When they finally drew apart for air Vince was still grinning like a madman.
“Um, Vince…” Howard said. “Not that I’m complaining, but what was that?”
Vince shook his head. “Well, I’m not being funny, Howard, but New Year’s a whole month away and I couldn’t really be bothered to wait.”
“Um, ok, fair enough,” Howard stuttered. “Why now?”
“I dunno,” Vince shrugged. “Seemed like a good moment. I mean, I know you got all insecure coz you thought I’d stop noticing you if I grew a moustache or whatever, so I thought maybe this might be symbolic or something.” He was beginning to go pink around the ears. “I ain’t much good with metaphors but I really, really fancy you, Howard, so maybe if I could just kiss you again…?”
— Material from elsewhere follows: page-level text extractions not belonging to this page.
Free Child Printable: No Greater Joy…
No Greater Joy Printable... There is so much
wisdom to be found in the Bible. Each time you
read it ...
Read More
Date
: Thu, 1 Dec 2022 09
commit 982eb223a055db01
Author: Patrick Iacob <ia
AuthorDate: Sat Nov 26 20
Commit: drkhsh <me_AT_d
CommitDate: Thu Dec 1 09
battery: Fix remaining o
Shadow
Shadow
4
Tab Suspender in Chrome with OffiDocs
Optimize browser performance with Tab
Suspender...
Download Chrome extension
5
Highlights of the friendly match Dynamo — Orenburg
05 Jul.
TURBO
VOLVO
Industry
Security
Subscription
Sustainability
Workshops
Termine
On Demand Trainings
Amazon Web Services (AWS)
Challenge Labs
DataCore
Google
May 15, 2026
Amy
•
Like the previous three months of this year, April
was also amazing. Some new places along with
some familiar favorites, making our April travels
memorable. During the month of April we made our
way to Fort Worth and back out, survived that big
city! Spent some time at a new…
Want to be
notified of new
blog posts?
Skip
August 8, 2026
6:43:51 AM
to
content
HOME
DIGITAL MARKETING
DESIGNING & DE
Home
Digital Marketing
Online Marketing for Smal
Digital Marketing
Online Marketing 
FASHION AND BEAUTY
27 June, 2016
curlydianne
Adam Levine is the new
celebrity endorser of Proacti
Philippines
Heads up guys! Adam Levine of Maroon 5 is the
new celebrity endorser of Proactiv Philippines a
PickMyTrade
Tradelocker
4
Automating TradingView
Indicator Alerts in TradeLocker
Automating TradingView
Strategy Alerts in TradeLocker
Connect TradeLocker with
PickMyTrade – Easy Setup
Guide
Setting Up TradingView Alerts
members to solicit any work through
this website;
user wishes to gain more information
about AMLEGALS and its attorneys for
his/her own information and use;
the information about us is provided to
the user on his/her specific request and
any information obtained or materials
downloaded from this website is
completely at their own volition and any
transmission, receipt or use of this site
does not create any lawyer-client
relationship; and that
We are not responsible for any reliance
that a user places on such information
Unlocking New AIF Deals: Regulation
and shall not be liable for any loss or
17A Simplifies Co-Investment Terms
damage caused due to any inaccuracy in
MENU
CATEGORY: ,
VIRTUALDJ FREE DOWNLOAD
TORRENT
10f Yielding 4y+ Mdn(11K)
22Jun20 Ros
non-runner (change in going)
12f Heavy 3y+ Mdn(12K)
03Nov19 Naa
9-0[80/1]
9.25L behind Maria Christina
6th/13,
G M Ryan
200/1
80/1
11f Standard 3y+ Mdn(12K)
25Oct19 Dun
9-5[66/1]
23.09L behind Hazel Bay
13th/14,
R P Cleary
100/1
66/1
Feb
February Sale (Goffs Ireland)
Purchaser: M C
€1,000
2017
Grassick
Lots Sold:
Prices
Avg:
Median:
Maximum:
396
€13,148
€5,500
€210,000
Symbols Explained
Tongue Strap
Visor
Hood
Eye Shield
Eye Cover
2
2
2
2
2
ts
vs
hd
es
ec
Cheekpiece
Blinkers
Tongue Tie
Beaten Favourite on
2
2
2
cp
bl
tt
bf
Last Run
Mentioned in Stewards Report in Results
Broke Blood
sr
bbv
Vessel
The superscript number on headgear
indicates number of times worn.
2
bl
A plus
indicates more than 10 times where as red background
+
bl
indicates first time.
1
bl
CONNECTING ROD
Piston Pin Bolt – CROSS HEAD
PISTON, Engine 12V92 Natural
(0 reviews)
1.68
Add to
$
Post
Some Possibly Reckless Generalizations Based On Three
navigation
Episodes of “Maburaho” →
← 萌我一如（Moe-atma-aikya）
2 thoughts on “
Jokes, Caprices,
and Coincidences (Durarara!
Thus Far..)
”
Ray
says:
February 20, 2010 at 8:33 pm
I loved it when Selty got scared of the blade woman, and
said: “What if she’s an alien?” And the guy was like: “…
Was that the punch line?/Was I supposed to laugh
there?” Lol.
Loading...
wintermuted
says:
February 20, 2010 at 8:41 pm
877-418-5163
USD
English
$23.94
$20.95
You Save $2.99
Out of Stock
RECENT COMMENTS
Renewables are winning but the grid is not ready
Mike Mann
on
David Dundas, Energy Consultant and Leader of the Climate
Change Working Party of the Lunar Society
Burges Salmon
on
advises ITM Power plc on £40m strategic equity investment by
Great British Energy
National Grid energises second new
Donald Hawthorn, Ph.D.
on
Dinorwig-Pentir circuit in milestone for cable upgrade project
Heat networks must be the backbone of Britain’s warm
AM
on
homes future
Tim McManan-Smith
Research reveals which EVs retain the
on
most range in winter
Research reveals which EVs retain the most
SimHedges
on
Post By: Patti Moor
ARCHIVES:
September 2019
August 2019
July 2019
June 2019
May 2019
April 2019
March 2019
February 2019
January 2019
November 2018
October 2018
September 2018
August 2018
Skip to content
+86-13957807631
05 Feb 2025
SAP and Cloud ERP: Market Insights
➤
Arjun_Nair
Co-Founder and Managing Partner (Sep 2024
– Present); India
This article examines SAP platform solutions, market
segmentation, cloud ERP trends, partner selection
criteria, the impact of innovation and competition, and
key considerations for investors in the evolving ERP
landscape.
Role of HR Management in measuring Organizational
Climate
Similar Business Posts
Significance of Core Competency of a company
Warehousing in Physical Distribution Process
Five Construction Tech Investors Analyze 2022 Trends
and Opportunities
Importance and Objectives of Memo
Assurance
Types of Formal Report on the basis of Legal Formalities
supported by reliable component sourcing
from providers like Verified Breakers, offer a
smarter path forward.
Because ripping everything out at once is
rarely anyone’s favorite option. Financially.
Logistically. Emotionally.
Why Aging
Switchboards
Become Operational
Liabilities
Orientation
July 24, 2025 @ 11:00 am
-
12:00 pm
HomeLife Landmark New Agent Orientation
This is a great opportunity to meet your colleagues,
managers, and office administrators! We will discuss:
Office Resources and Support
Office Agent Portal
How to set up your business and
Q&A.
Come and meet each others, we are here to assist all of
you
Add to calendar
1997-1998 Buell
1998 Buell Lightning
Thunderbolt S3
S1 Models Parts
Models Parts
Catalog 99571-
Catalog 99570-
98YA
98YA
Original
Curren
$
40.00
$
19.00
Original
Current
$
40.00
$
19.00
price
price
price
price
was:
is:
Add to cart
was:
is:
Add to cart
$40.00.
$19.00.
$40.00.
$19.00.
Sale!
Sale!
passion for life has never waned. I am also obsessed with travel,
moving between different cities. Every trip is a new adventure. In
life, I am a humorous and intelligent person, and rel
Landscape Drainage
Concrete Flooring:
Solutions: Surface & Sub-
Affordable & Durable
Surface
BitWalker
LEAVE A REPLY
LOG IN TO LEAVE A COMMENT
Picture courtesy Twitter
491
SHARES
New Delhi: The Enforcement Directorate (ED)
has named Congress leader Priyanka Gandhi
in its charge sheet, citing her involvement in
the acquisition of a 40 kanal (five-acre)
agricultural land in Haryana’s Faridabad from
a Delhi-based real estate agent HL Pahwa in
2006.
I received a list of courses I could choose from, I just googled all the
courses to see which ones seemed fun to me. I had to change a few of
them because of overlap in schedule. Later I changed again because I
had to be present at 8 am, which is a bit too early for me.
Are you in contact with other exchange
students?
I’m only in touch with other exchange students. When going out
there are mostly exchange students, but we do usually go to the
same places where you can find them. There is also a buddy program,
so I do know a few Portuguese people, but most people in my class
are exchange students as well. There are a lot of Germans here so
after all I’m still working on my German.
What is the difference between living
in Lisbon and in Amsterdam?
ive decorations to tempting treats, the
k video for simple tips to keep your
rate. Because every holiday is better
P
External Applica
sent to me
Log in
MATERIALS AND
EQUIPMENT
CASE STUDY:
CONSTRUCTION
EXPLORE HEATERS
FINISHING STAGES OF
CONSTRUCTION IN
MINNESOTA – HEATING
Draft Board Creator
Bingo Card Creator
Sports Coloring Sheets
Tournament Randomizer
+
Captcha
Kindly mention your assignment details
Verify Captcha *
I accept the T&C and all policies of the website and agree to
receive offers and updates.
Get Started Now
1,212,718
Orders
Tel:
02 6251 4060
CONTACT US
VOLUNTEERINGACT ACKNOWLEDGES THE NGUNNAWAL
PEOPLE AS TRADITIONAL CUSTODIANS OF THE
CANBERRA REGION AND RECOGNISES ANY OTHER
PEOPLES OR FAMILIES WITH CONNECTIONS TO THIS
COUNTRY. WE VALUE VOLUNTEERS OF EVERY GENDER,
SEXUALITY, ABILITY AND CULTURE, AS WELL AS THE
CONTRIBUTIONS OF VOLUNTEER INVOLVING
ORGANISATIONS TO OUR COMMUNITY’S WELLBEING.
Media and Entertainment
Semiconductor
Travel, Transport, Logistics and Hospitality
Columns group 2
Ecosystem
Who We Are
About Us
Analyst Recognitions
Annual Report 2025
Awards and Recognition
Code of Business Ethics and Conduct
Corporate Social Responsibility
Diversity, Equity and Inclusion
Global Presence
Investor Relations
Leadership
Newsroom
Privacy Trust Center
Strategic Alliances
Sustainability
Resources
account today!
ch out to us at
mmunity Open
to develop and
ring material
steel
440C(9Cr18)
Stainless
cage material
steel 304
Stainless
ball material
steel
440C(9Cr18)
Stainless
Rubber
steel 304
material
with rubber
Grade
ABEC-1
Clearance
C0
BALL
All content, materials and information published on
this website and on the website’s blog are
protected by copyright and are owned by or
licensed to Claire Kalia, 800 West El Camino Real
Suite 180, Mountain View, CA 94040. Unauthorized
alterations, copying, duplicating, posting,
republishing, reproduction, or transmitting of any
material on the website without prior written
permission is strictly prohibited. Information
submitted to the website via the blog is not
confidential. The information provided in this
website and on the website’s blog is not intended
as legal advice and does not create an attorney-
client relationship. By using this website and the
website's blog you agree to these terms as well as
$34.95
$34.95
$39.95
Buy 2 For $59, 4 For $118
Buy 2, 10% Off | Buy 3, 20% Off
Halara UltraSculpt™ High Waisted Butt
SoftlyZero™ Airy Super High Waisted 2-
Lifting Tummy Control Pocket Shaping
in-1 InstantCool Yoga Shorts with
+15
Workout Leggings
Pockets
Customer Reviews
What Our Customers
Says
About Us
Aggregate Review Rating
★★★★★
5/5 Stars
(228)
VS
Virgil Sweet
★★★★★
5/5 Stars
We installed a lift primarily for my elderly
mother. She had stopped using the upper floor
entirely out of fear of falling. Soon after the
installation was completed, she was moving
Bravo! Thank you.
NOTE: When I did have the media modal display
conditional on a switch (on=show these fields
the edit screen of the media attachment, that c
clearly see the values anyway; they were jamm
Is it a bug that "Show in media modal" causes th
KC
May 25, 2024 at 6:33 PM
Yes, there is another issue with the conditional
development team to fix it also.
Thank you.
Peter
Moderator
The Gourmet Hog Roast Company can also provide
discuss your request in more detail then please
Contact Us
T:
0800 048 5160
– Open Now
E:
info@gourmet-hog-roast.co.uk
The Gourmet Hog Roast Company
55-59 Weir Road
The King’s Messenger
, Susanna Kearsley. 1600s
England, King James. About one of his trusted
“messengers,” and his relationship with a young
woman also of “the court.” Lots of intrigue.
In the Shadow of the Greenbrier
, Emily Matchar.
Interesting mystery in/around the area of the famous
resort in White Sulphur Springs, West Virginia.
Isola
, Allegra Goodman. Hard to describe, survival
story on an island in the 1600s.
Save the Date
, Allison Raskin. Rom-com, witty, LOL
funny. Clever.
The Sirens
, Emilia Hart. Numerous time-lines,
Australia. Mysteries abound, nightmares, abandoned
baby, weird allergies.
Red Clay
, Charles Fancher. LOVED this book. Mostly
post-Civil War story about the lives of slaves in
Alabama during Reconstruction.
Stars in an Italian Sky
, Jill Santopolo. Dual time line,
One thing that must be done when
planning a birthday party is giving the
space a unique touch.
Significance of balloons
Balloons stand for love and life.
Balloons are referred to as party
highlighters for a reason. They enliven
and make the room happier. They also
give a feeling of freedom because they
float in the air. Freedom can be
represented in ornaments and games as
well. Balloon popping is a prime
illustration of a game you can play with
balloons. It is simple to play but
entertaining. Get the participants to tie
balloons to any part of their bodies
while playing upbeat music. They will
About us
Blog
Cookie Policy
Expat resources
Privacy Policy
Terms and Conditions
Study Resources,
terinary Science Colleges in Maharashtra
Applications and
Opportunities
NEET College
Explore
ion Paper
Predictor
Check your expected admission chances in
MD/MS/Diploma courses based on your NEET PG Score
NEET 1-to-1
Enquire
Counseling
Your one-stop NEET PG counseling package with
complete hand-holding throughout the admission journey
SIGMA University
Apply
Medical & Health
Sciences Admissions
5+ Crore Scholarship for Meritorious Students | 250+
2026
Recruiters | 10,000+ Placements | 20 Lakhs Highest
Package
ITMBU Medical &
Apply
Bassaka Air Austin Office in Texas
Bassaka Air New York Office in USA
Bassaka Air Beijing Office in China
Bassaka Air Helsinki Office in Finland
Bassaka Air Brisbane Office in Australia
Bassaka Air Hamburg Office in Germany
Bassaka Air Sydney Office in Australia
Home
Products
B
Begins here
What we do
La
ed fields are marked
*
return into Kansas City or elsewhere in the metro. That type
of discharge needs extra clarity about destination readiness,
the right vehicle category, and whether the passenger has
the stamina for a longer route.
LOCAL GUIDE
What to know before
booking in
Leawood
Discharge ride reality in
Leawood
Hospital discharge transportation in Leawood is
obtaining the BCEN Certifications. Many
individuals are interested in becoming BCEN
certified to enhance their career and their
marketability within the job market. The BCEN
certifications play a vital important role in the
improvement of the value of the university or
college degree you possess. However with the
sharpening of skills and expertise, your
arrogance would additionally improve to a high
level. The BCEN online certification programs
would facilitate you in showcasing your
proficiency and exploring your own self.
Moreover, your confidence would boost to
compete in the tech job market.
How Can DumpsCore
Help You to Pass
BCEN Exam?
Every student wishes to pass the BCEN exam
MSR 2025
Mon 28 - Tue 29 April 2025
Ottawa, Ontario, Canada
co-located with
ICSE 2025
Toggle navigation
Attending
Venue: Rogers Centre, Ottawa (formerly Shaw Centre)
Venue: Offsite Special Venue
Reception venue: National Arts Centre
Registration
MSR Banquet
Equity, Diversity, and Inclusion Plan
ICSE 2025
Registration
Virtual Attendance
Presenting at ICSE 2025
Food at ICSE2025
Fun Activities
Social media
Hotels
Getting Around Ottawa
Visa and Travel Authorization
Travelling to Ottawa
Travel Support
Howard blinked, increasingly aware that their bodies were still locked together. “Yeah, that would be quite nice.”
So Vince kissed him again, slowly and a little more unsurely, their mouths bumping together like clouds.
“I don’t really know what I’m doing,” Howard mumbled when he pulled away again. “But I really…like you as well, Vince. I think I always have.”
“Well, that’s lucky,” Vince laughed. “Otherwise I’d have to shave your ‘stache off in your sleep.” He kissed Howard’s cheek once more. “And look, see, I told you so.”
“Told me what?”
Vince - beautiful, radiant, moustache-less Vince - bit his lip with a smile. “I told you your whole life had been leading up to this month,” he said, before closing the gap between them.